One is either born in these realms by attraction or repulsion. That is one is either attracted to one realm or is running away from a terrifying hallucination and ends up seeking rebirth in the closest realm in order to escape.
However, according to the Vajrayana teachings, by practicing meditation and cultivating lucidity in the three states of waking, sleeping, and dreaming, one can pass through death lucidly. By not blacking out, one encounters the Clear Light of Death. Not to be confused with the White Light. The clear light is not a realm or bardo but your own true nature itself. One then can try to merge into this clear light and not get distracted.
The teachings assert that once one merges with the clear light one is liberated from the compulsory wheel of life, death, and rebirth. One can choose, however, to consciously seek rebirth in order to teach others how to attain union with the clear light.
These people are called Tulkus and claim to remember all their previous lives. There have been accounts when these people are about to die they tell their students to find them at a certain time at a certain place as a child to certain parents. Their students then go and indeed find a child of these parents and they test the child to see if he has authentic memories of his previous life. These test include relating personal stories of many of his previous lives and by recognizing personal belongings from a previous life among many decoys. The movie "The Golden Child" with Eddie Murphy opens with a scene where the little Golden Child is being tested. The Dalia Lama is just one such Tulku.
These teachings are found in the Tibetan Book of the Dead, Also called Liberation through Hearing during the Intermediate State, Akathe Bardo Thodol. This book also has teachings on how to close a womb so that you can't enter into it in case you find yourself falling into it.
But what is very interesting to me is that, whether or not the above is truly how the after death state is, these teachings are great for lucid dreaming. There are instructions for gaining lucidity at any stage of rebirth. One can look at rebirth as analagous to waking up in the morning after a night of sleeping and dreaming. By following the instructions, one can remain lucid not only during dreaming, but in deep sleep as well, and also during waking life.
According to Buddhist scholars The realms of rebirth and bardo experiences are looked at as actual psychological states of mind in day to day life as well as actual realms of rebirth and halluciantory states of mind after death. So during day to day life you can pay attention to when you lose lucidity and you will find yourself in one of these six states of mind. Either angry, jealous, prideful, ignorant, desirous, craving, or blissed out distracted in daydream and fantasy.
There are two schools of dream yoga in the Vajrayana. One belongs to the Great Perfection school and one is followed by the Highest Yoga Tantra school. They are very similar, however the great perfection (Dzogchen in Tibetan) focuses more on encountering the Clear Light of Sleep prior to the onset of dreams with the goal of eventually passing the whole night in the clear light rather than entering into dreaming. However along the way to perfecting this path, lucid dreams are a benificial by-product. The Highest Yoga Tantra school focuses on using lucid deams to open the mind, release habitual emotions and limiting beliefs. One then arises in an immortal illusory body in the shape of a deity upon death and gaining liberation. In the same movie 'the Golden Child' the golden child appears in his illusory body to Eddie Murphy while he is sleeping and shows him the bird guide.

════════════════════

**TO DO**
Copy word for word the part of the text on Vajrayana death and dream teachings between "One is either born" and "not get distracted.", inclusive.

════════════════════

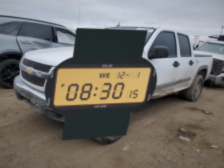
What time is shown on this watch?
8:30
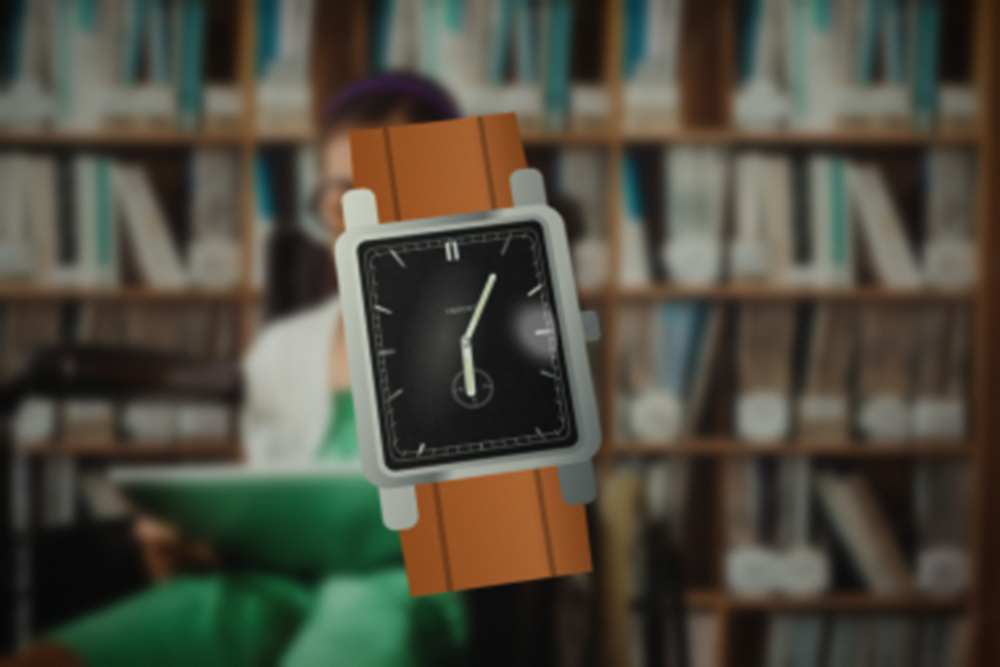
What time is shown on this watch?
6:05
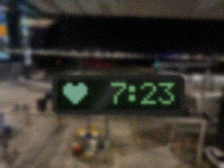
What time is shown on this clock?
7:23
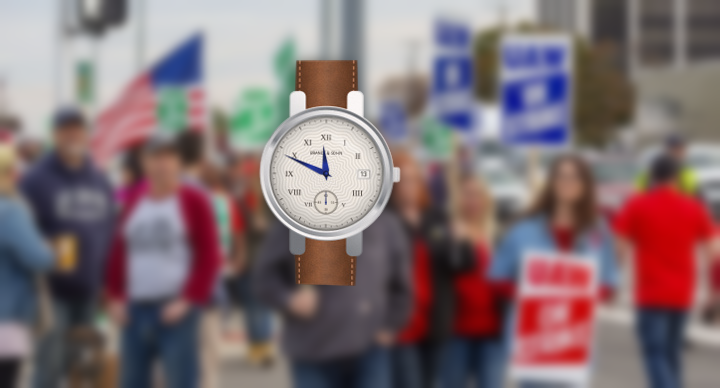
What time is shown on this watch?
11:49
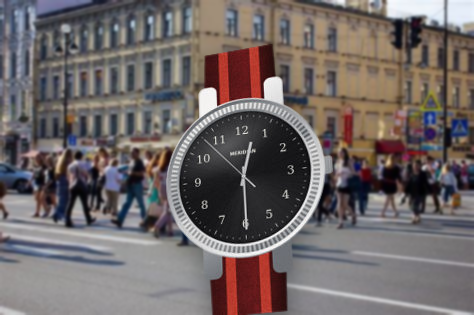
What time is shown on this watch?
12:29:53
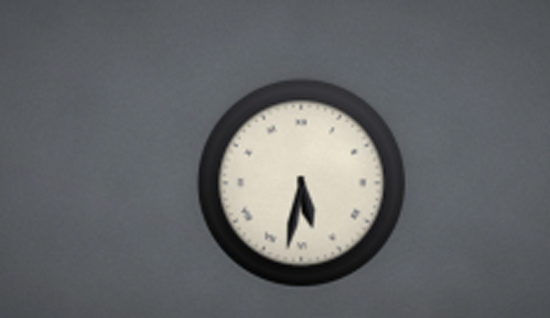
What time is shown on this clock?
5:32
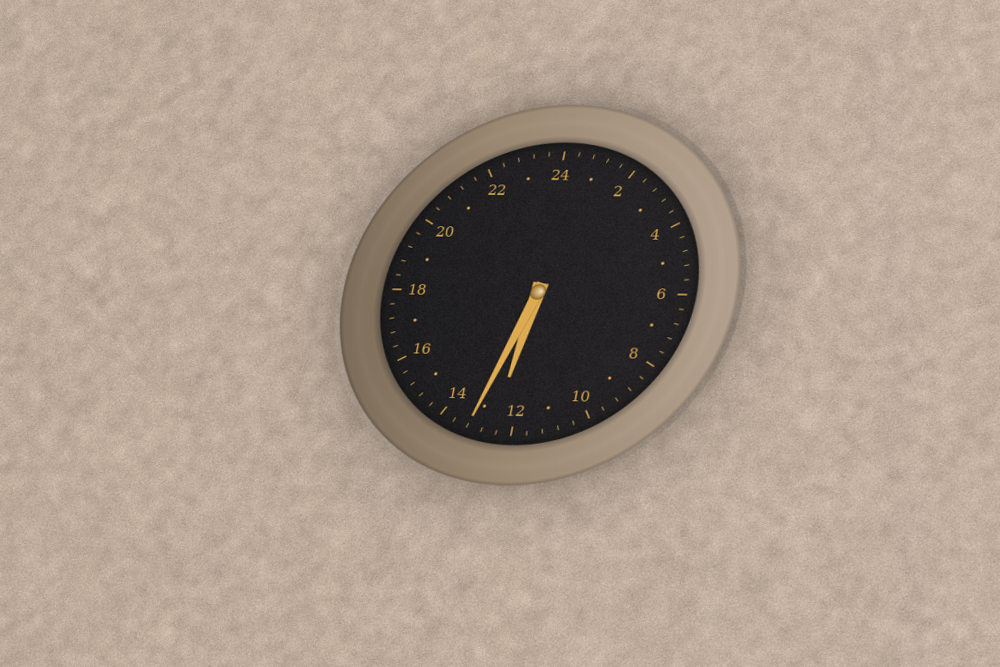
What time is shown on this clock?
12:33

════════════════════

**CORRECT RESULT**
One is either born in these realms by attraction or repulsion. That is one is either attracted to one realm or is running away from a terrifying hallucination and ends up seeking rebirth in the closest realm in order to escape.
However, according to the Vajrayana teachings, by practicing meditation and cultivating lucidity in the three states of waking, sleeping, and dreaming, one can pass through death lucidly. By not blacking out, one encounters the Clear Light of Death. Not to be confused with the White Light. The clear light is not a realm or bardo but your own true nature itself. One then can try to merge into this clear light and not get distracted.